_WHAT THE TASK REQUIRES_
Of all the entries below, retype only the lines from the one with "f<sup>(0)</sup> = n" through the one with "dF<sub>i</sub> = p", exactly as they appear.
(RECORD EXTRACTS begins)
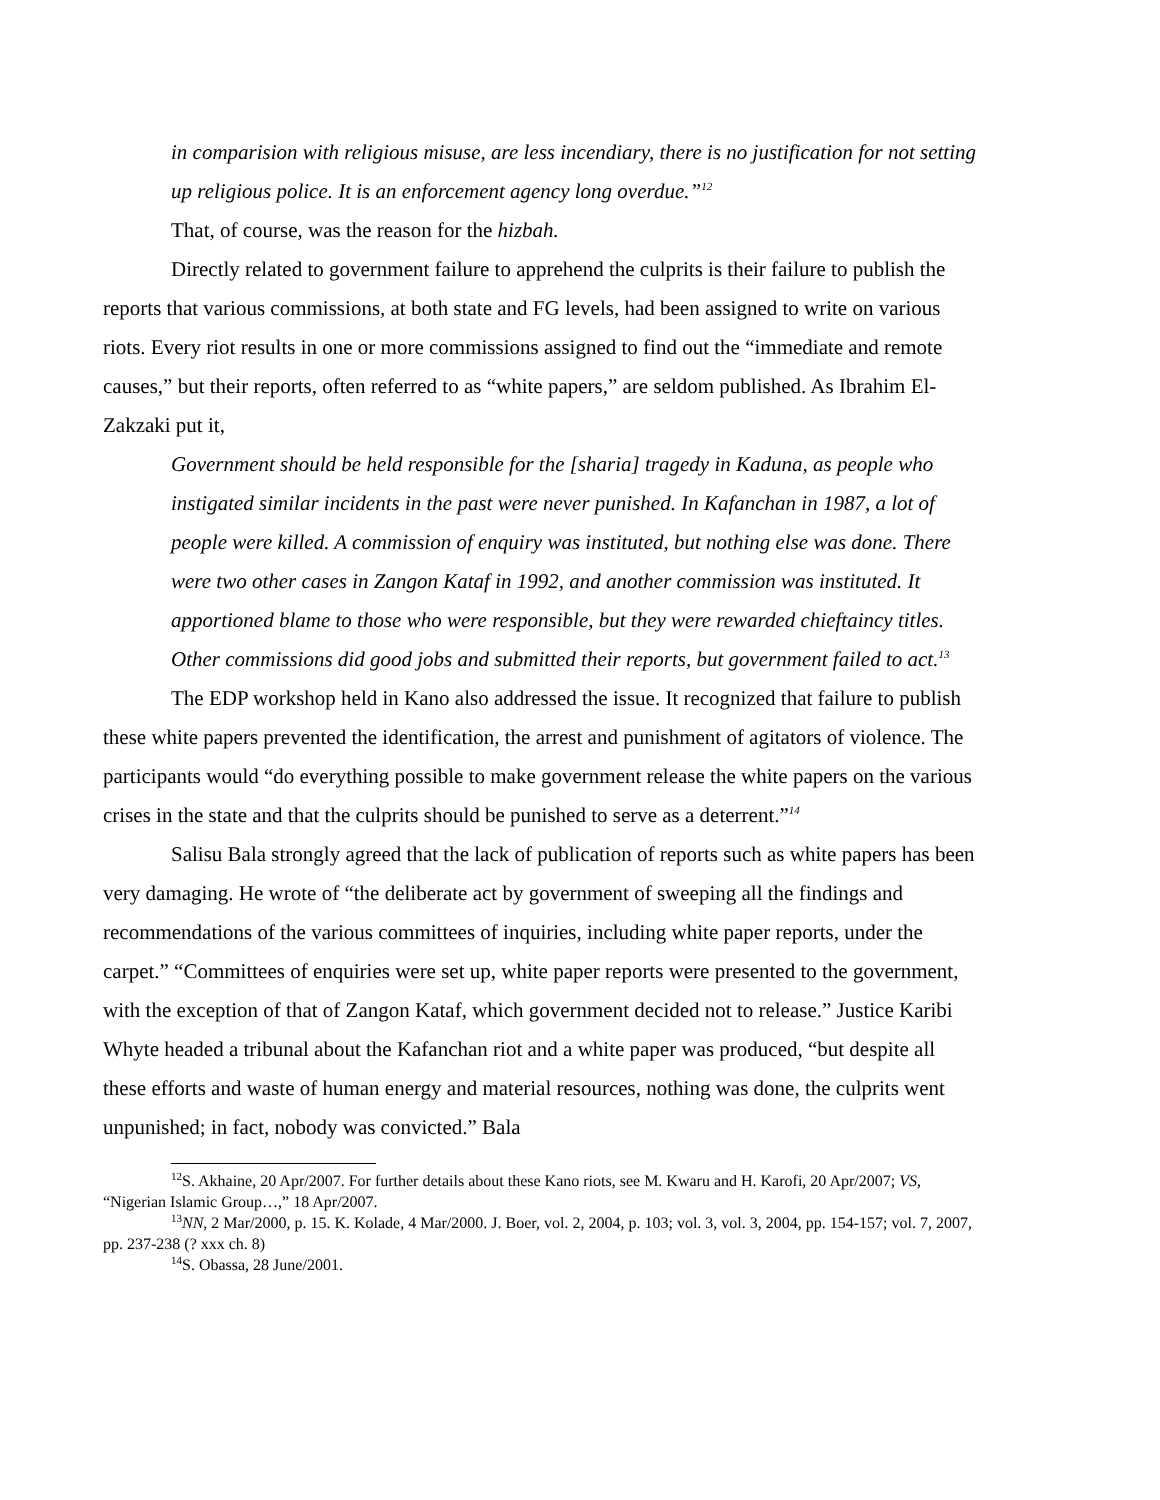in comparision with religious misuse, are less incendiary, there is no justification for not setting up religious police. It is an enforcement agency long overdue.”<sup>12</sup>
That, of course, was the reason for the hizbah.
Directly related to government failure to apprehend the culprits is their failure to publish the reports that various commissions, at both state and FG levels, had been assigned to write on various riots. Every riot results in one or more commissions assigned to find out the “immediate and remote causes,” but their reports, often referred to as “white papers,” are seldom published. As Ibrahim El-Zakzaki put it,
Government should be held responsible for the [sharia] tragedy in Kaduna, as people who instigated similar incidents in the past were never punished. In Kafanchan in 1987, a lot of people were killed. A commission of enquiry was instituted, but nothing else was done. There were two other cases in Zangon Kataf in 1992, and another commission was instituted. It apportioned blame to those who were responsible, but they were rewarded chieftaincy titles. Other commissions did good jobs and submitted their reports, but government failed to act.<sup>13</sup>
The EDP workshop held in Kano also addressed the issue. It recognized that failure to publish these white papers prevented the identification, the arrest and punishment of agitators of violence. The participants would “do everything possible to make government release the white papers on the various crises in the state and that the culprits should be punished to serve as a deterrent.”<sup>14</sup>
Salisu Bala strongly agreed that the lack of publication of reports such as white papers has been very damaging. He wrote of “the deliberate act by government of sweeping all the findings and recommendations of the various committees of inquiries, including white paper reports, under the carpet.” “Committees of enquiries were set up, white paper reports were presented to the government, with the exception of that of Zangon Kataf, which government decided not to release.” Justice Karibi Whyte headed a tribunal about the Kafanchan riot and a white paper was produced, “but despite all these efforts and waste of human energy and material resources, nothing was done, the culprits went unpunished; in fact, nobody was convicted.” Bala
<sup>12</sup> S. Akhaine, 20 Apr/2007. For further details about these Kano riots, see M. Kwaru and H. Karofi, 20 Apr/2007; VS, “Nigerian Islamic Group…,” 18 Apr/2007.
<sup>13</sup>NN, 2 Mar/2000, p. 15. K. Kolade, 4 Mar/2000. J. Boer, vol. 2, 2004, p. 103; vol. 3, vol. 3, 2004, pp. 154-157; vol. 7, 2007, pp. 237-238 (? xxx ch. 8)
<sup>14</sup> S. Obassa, 28 June/2001.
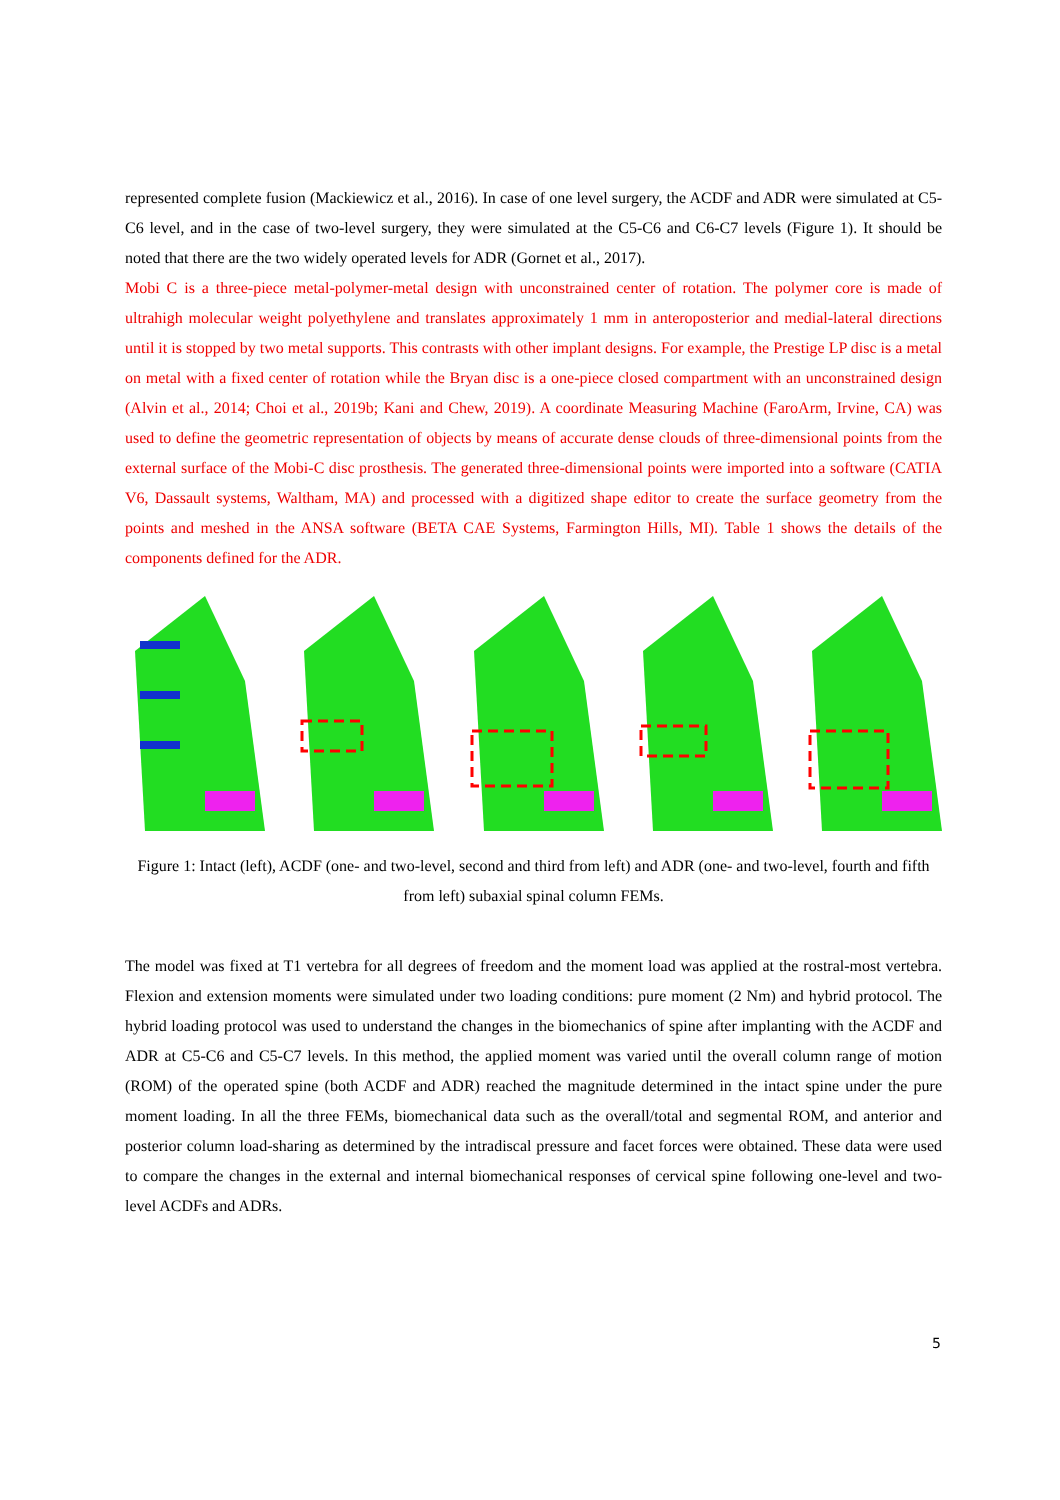represented complete fusion (Mackiewicz et al., 2016). In case of one level surgery, the ACDF and ADR were simulated at C5-C6 level, and in the case of two-level surgery, they were simulated at the C5-C6 and C6-C7 levels (Figure 1). It should be noted that there are the two widely operated levels for ADR (Gornet et al., 2017).
Mobi C is a three-piece metal-polymer-metal design with unconstrained center of rotation. The polymer core is made of ultrahigh molecular weight polyethylene and translates approximately 1 mm in anteroposterior and medial-lateral directions until it is stopped by two metal supports. This contrasts with other implant designs. For example, the Prestige LP disc is a metal on metal with a fixed center of rotation while the Bryan disc is a one-piece closed compartment with an unconstrained design (Alvin et al., 2014; Choi et al., 2019b; Kani and Chew, 2019). A coordinate Measuring Machine (FaroArm, Irvine, CA) was used to define the geometric representation of objects by means of accurate dense clouds of three-dimensional points from the external surface of the Mobi-C disc prosthesis. The generated three-dimensional points were imported into a software (CATIA V6, Dassault systems, Waltham, MA) and processed with a digitized shape editor to create the surface geometry from the points and meshed in the ANSA software (BETA CAE Systems, Farmington Hills, MI). Table 1 shows the details of the components defined for the ADR.
Figure 1: Intact (left), ACDF (one- and two-level, second and third from left) and ADR (one- and two-level, fourth and fifth from left) subaxial spinal column FEMs.
The model was fixed at T1 vertebra for all degrees of freedom and the moment load was applied at the rostral-most vertebra. Flexion and extension moments were simulated under two loading conditions: pure moment (2 Nm) and hybrid protocol. The hybrid loading protocol was used to understand the changes in the biomechanics of spine after implanting with the ACDF and ADR at C5-C6 and C5-C7 levels. In this method, the applied moment was varied until the overall column range of motion (ROM) of the operated spine (both ACDF and ADR) reached the magnitude determined in the intact spine under the pure moment loading. In all the three FEMs, biomechanical data such as the overall/total and segmental ROM, and anterior and posterior column load-sharing as determined by the intradiscal pressure and facet forces were obtained. These data were used to compare the changes in the external and internal biomechanical responses of cervical spine following one-level and two-level ACDFs and ADRs.
5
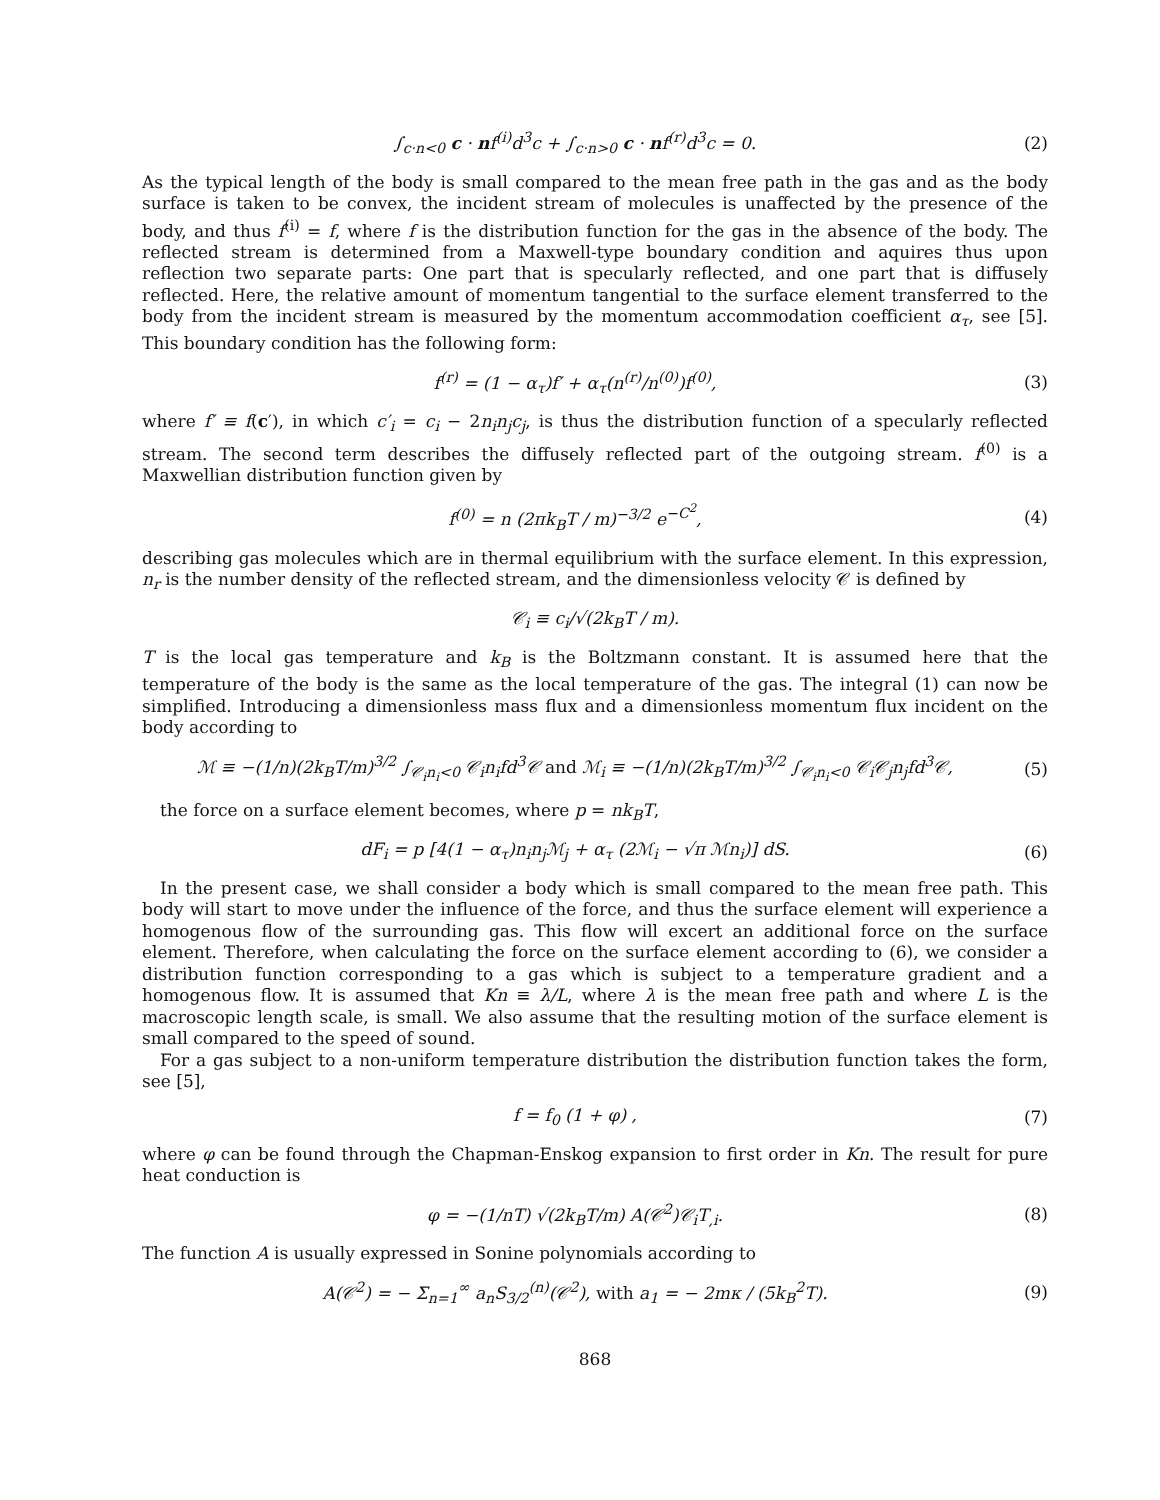∫<sub>c·n<0</sub> c · nf<sup>(i)</sup>d<sup>3</sup>c + ∫<sub>c·n>0</sub> c · nf<sup>(r)</sup>d<sup>3</sup>c = 0. (2)
As the typical length of the body is small compared to the mean free path in the gas and as the body surface is taken to be convex, the incident stream of molecules is unaffected by the presence of the body, and thus f<sup>(i)</sup> = f, where f is the distribution function for the gas in the absence of the body. The reflected stream is determined from a Maxwell-type boundary condition and aquires thus upon reflection two separate parts: One part that is specularly reflected, and one part that is diffusely reflected. Here, the relative amount of momentum tangential to the surface element transferred to the body from the incident stream is measured by the momentum accommodation coefficient α<sub>τ</sub>, see [5]. This boundary condition has the following form:
f<sup>(r)</sup> = (1 − α<sub>τ</sub>)f′ + α<sub>τ</sub>(n<sup>(r)</sup>/n<sup>(0)</sup>)f<sup>(0)</sup>, (3)
where f′ ≡ f(c′), in which c′<sub>i</sub> = c<sub>i</sub> − 2n<sub>i</sub>n<sub>j</sub>c<sub>j</sub>, is thus the distribution function of a specularly reflected stream. The second term describes the diffusely reflected part of the outgoing stream. f<sup>(0)</sup> is a Maxwellian distribution function given by
f<sup>(0)</sup> = n (2πk<sub>B</sub>T / m)<sup>−3/2</sup> e<sup>−C<sup>2</sup></sup>, (4)
describing gas molecules which are in thermal equilibrium with the surface element. In this expression, n<sub>r</sub> is the number density of the reflected stream, and the dimensionless velocity 𝒞 is defined by
𝒞<sub>i</sub> ≡ c<sub>i</sub>/√(2k<sub>B</sub>T / m).
T is the local gas temperature and k<sub>B</sub> is the Boltzmann constant. It is assumed here that the temperature of the body is the same as the local temperature of the gas. The integral (1) can now be simplified. Introducing a dimensionless mass flux and a dimensionless momentum flux incident on the body according to
ℳ ≡ −(1/n)(2k<sub>B</sub>T/m)<sup>3/2</sup> ∫<sub>𝒞<sub>i</sub>n<sub>i</sub><0</sub> 𝒞<sub>i</sub>n<sub>i</sub>fd<sup>3</sup>𝒞 and ℳ<sub>i</sub> ≡ −(1/n)(2k<sub>B</sub>T/m)<sup>3/2</sup> ∫<sub>𝒞<sub>i</sub>n<sub>i</sub><0</sub> 𝒞<sub>i</sub>𝒞<sub>j</sub>n<sub>j</sub>fd<sup>3</sup>𝒞, (5)
the force on a surface element becomes, where p = nk<sub>B</sub>T,
dF<sub>i</sub> = p [4(1 − α<sub>τ</sub>)n<sub>i</sub>n<sub>j</sub>ℳ<sub>j</sub> + α<sub>τ</sub> (2ℳ<sub>i</sub> − √π ℳn<sub>i</sub>)] dS. (6)
In the present case, we shall consider a body which is small compared to the mean free path. This body will start to move under the influence of the force, and thus the surface element will experience a homogenous flow of the surrounding gas. This flow will excert an additional force on the surface element. Therefore, when calculating the force on the surface element according to (6), we consider a distribution function corresponding to a gas which is subject to a temperature gradient and a homogenous flow. It is assumed that Kn ≡ λ/L, where λ is the mean free path and where L is the macroscopic length scale, is small. We also assume that the resulting motion of the surface element is small compared to the speed of sound.
For a gas subject to a non-uniform temperature distribution the distribution function takes the form, see [5],
f = f<sub>0</sub> (1 + φ) , (7)
where φ can be found through the Chapman-Enskog expansion to first order in Kn. The result for pure heat conduction is
φ = −(1/nT) √(2k<sub>B</sub>T/m) A(𝒞<sup>2</sup>)𝒞<sub>i</sub>T<sub>,i</sub>. (8)
The function A is usually expressed in Sonine polynomials according to
A(𝒞<sup>2</sup>) = − Σ<sub>n=1</sub><sup>∞</sup> a<sub>n</sub>S<sub>3/2</sub><sup>(n)</sup>(𝒞<sup>2</sup>), with a<sub>1</sub> = − 2mκ / (5k<sub>B</sub><sup>2</sup>T). (9)
868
(RECORD EXTRACTS ends)
_RESPONSE TO THE EXERCISE_
f<sup>(0)</sup> = n (2πk<sub>B</sub>T / m)<sup>−3/2</sup> e<sup>−C<sup>2</sup></sup>, (4)
describing gas molecules which are in thermal equilibrium with the surface element. In this expression, n<sub>r</sub> is the number density of the reflected stream, and the dimensionless velocity 𝒞 is defined by
𝒞<sub>i</sub> ≡ c<sub>i</sub>/√(2k<sub>B</sub>T / m).
T is the local gas temperature and k<sub>B</sub> is the Boltzmann constant. It is assumed here that the temperature of the body is the same as the local temperature of the gas. The integral (1) can now be simplified. Introducing a dimensionless mass flux and a dimensionless momentum flux incident on the body according to
ℳ ≡ −(1/n)(2k<sub>B</sub>T/m)<sup>3/2</sup> ∫<sub>𝒞<sub>i</sub>n<sub>i</sub><0</sub> 𝒞<sub>i</sub>n<sub>i</sub>fd<sup>3</sup>𝒞 and ℳ<sub>i</sub> ≡ −(1/n)(2k<sub>B</sub>T/m)<sup>3/2</sup> ∫<sub>𝒞<sub>i</sub>n<sub>i</sub><0</sub> 𝒞<sub>i</sub>𝒞<sub>j</sub>n<sub>j</sub>fd<sup>3</sup>𝒞, (5)
the force on a surface element becomes, where p = nk<sub>B</sub>T,
dF<sub>i</sub> = p [4(1 − α<sub>τ</sub>)n<sub>i</sub>n<sub>j</sub>ℳ<sub>j</sub> + α<sub>τ</sub> (2ℳ<sub>i</sub> − √π ℳn<sub>i</sub>)] dS. (6)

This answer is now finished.